We often personify objects, whether concrete or abstract. Ships, nations, cities, powerful storms are gendered as ‘she.’ We can joke about hurricanes (HER) and the temperamental woman; however, I think that rather, we engender objects as female that which gives us life and sustains in some way or when we talk about the powerful destruction of a storm, it is because the same elements which give us life take that life away.
As you can imagine, Country Roads, West Virginia’s anthem, as been playing a lot, which is normal during tough times like these. It is a song which all West Virginians are connected to – even those who aren’t native. It captures, in rhythm and lyric, that quality of West Virginia which is otherwise indescribably etched upon the very souls which inhabit these mountains. It plainly calls West Virginia our mother, giving her voice which calls the wayward home. Her sons, and even a few daughters, have toiled deep below those mothering mountains for a century or better while and some never left. Some of her children have left and still feel the hearkening home. She has been known to adopt a few of us stragglers, those with no homes to speak of. It is here, I tell my family in Louisiana, that I wish to reside for eternity. There is a connection to the land here, which many West Virginians feel and to them, it is very much a mothering presence.
Almost heaven, West Virginia
Blue Ridge mountains, Shenandoah River.
Life is old there, older than the trees,
Younger than the mountains, growing like a breeze.

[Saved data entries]
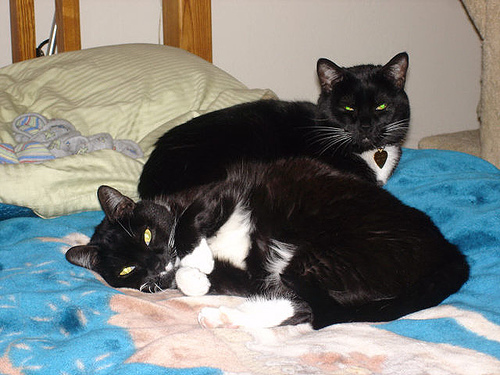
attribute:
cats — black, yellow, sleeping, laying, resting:
[250, 62, 411, 329]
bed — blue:
[445, 156, 499, 228]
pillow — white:
[108, 39, 176, 106]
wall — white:
[251, 8, 282, 44]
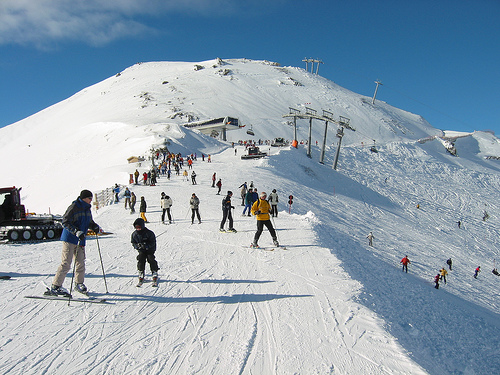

### Questions to answer
(A) Translate this sentence from the essay on West Virginia into Spanish: "It is a song which all West Virginians are connected to – even those who aren’t native."
(B) In the essay on West Virginia, what does the song Country Roads plainly call West Virginia?
(C) Summarize the essay on West Virginia in two sentences.

### Answers to this exercise
(A) Es una canción con la que todos los habitantes de Virginia Occidental están conectados, incluso quienes no son nativos.

(B) It calls West Virginia "our mother."

(C) People often personify objects, calling ships, nations, cities and storms "she," and the writer thinks we make female those things that give and sustain life. Country Roads, West Virginia's anthem, calls the state our mother, and many West Virginians feel a connection to the land as a mothering presence.